DEL MAR — Were it not for Councilwoman Crystal Crawford’s excitement about the surprisingly low bid to seismically retrofit and rehabilitate the North Torrey Pines Bridge, the fact that the construction cost was nearly cut in half may have gone unnoticed.
City Council unanimously awarded the $13 million contract to Flatiron West Inc. as part of its consent calendar at the Oct. 18 meeting. Items on the consent calendar are adopted in a single action with no discussion.
“I just had to comment on this … because it is such a significant savings,” Crawford said after the vote. “There were estimates that it might cost in excess of $30 million.”
When bids were open Oct. 7, the construction contract estimate was $23.7 million. Bids were received from seven companies. At $13,380,283, the lowest came from Flatiron West, which has worked on two other bridges in the area. The project will be funded by Caltrans.
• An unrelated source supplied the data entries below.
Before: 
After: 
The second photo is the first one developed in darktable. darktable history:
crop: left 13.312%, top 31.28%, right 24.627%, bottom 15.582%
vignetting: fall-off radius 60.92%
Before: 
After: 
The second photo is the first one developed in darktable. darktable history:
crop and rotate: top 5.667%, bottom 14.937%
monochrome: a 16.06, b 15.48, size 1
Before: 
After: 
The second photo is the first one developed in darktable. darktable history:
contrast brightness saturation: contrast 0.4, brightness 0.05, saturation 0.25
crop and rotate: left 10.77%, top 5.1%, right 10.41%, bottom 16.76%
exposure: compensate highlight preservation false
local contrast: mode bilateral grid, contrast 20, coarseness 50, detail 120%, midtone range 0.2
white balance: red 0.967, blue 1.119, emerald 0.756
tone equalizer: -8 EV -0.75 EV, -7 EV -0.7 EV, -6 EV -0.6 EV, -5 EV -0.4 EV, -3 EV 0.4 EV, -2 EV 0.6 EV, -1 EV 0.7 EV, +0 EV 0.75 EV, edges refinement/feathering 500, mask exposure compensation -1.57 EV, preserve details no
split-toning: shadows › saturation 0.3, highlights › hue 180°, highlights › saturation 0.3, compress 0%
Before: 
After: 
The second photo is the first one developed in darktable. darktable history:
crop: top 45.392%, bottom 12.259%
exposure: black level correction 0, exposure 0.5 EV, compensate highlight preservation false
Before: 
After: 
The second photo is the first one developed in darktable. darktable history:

The entire bridge deck will be removed and portions will be replaced and then restored with minor changes to retain the historic design features. Construction should begin within the next month or two and take about three years to complete.
The bridge will be open to motorists and bicyclists but closed to pedestrians. Although most work can be done during the day, construction over the railroad tracks and on the road must be done at night.
Built in 1933, the 77-year-old bridge was deemed one of the worst in the state as far as its ability to withstand an earthquake. The retrofit will strengthen the existing structure, enhancing its ability to survive major seismic activity, and extend its life by about 50 years.
The bridge connects Camino del Mar with North Torrey Pines Road and borders the city of San Diego. It was recognized as being seismically unsafe in the late 1980s. Options to address the problem have been discussed for more than a decade.
San Diego sold the entire structure to Del Mar for $1 in 2000 when the two cities couldn’t agree on whether to replace or restore it.
“Frankly when I heard the results, that the low bid was $13 million, I thought there must be some mistake,” Crawford said.
“We fought hard to get the approvals from both the federal agencies and Caltrans to save this bridge, this historic structure,” she said. “And lo and behold, we have saved enough money that there’s actually money there to build another bridge.”
Discussions are ongoing to keep the remaining funds budgeted for the project in the county, Crawford said.